Continuous-time linear-quadratic regulator
For linear (or linearized) systems described by a state-space model, state-feedback controllers can be designed by minimizing a quadratic cost function which takes into account the error and the input. The problem with arbitrary fixed weights can be written as an algebraic Riccati equation; the function care gives its solution if it exists.
When you open LQR_ct.sq from Sysquake (menu File/Open), four figures are
displayed: the closed-loop eigenvalues, the weights on the state and the input
as sliders, and the time responses of the output and input of the controlled system
with one of the state initial values set to 1 and the others to
0
The diagonal elements of the state and input weights are displayed as sliders. You can change them with the mouse. Non-diagonal weights are zero.
Output time response of the controlled system.

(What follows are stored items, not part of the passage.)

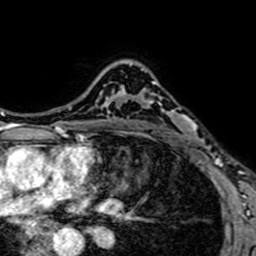
Breast MRI (dynamic contrast-enhanced), one axial slice; position 50 of 64 along the scan axis; cropped to one breast; dynamic contrast-enhanced series, time point 2 of 7 at this slice position (early post-contrast); 1.5 T; TE 2.6 ms, TR 5.2 ms; 2.5 mm slice thickness; 256 × 256 image matrix, field of view 160 × 160 mm. Female patient.
Outlined on this slice (semi-automatically segmented with operator editing):
- enhancing-tissue mask used for the functional tumour volume (all voxels passing the contrast-enhancement thresholds inside the analysis volume; usually the tumour): bounding box <137,81,188,148> (left, top, right, bottom; pixels)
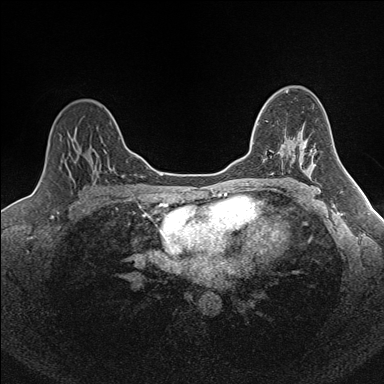
Breast MRI (dynamic contrast-enhanced), one axial slice. Slice 110 of 160 in the series (ordered by position). Dynamic contrast-enhanced series, time point 2 of 7 at this slice position (early post-contrast). 1.5 T. TE 1.6 ms, TR 5 ms. 384 × 384 image matrix, field of view 300 × 300 mm. Female patient.
Outlined on this slice (semi-automatic segmentation, software-assisted and operator-edited):
- enhancing-tissue mask used for the functional tumour volume (all voxels passing the contrast-enhancement thresholds inside the analysis volume; usually the tumour): bounding box <252,121,294,155> (left, top, right, bottom; pixels)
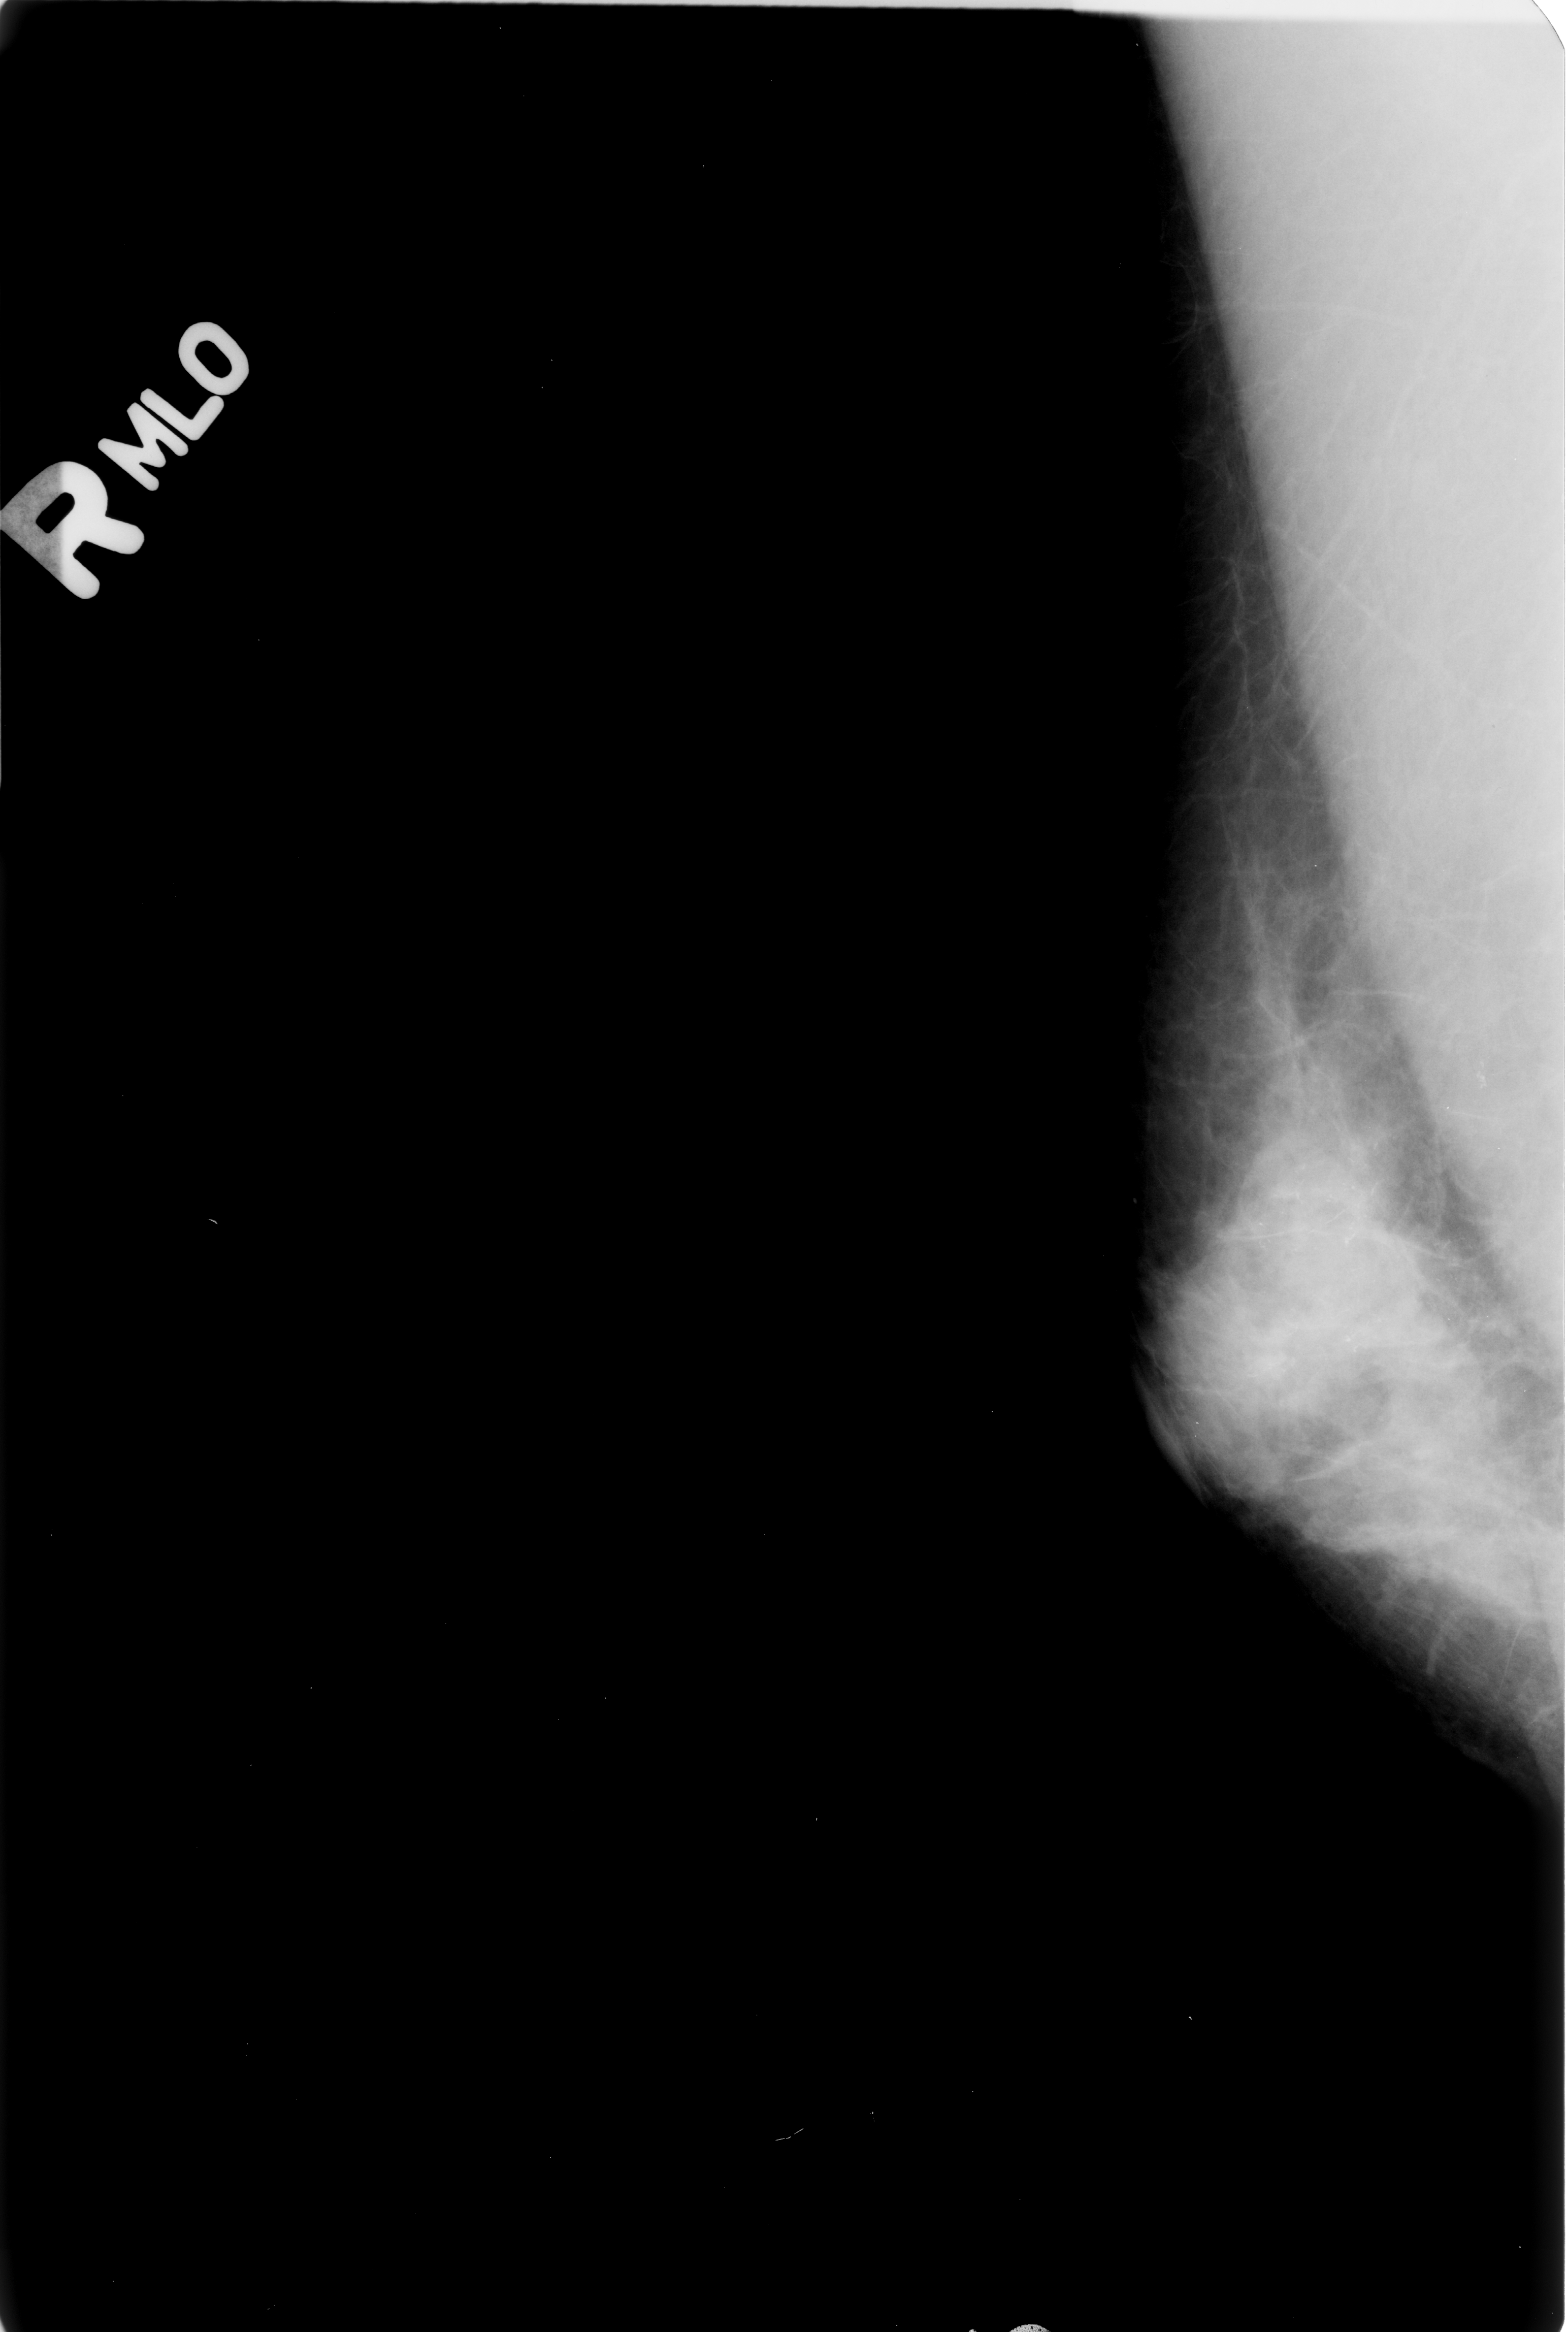
Digitized screen-film mammogram. Right breast. Mediolateral oblique (MLO) view. BI-RADS breast density category 3 (scale 1–4). 1568 × 2332 image matrix.
Expert-marked regions of interest on this film, with their recorded descriptors:
- calcifications, morphology fine linear branching, distribution segmental; BI-RADS assessment category 5; subtlety rating 3 on a 1 (subtle) to 5 (obvious) scale; pathology result (as recorded, not read from the image): malignant: bounding box (x1, y1, x2, y2) in pixels: (1190, 1035, 1532, 1427)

The initial value of all states is zero, except for one of them which is 1. You can change which one is 1 by double-clicking the figure.
Input time response of the controlled system. The initial value of all states is zero, except for one of them which is 1. You can change which one is 1 by double-clicking the figure.
Closed-loop frequency response between a state disturbance and the output, as a singular value plot. The singular value plot is the equivalent of the Bode diagram for single-input single-output systems.
A continuous-time model can be given as four matrices A, B, C, and D:
s X(s) = A X(s) + B U(s) Y(s) = C X(s) + D U(s)
When selected, moving the mouse above a sensitivity plot will display a corresponding line in other sensitivity and eigenvalue plots.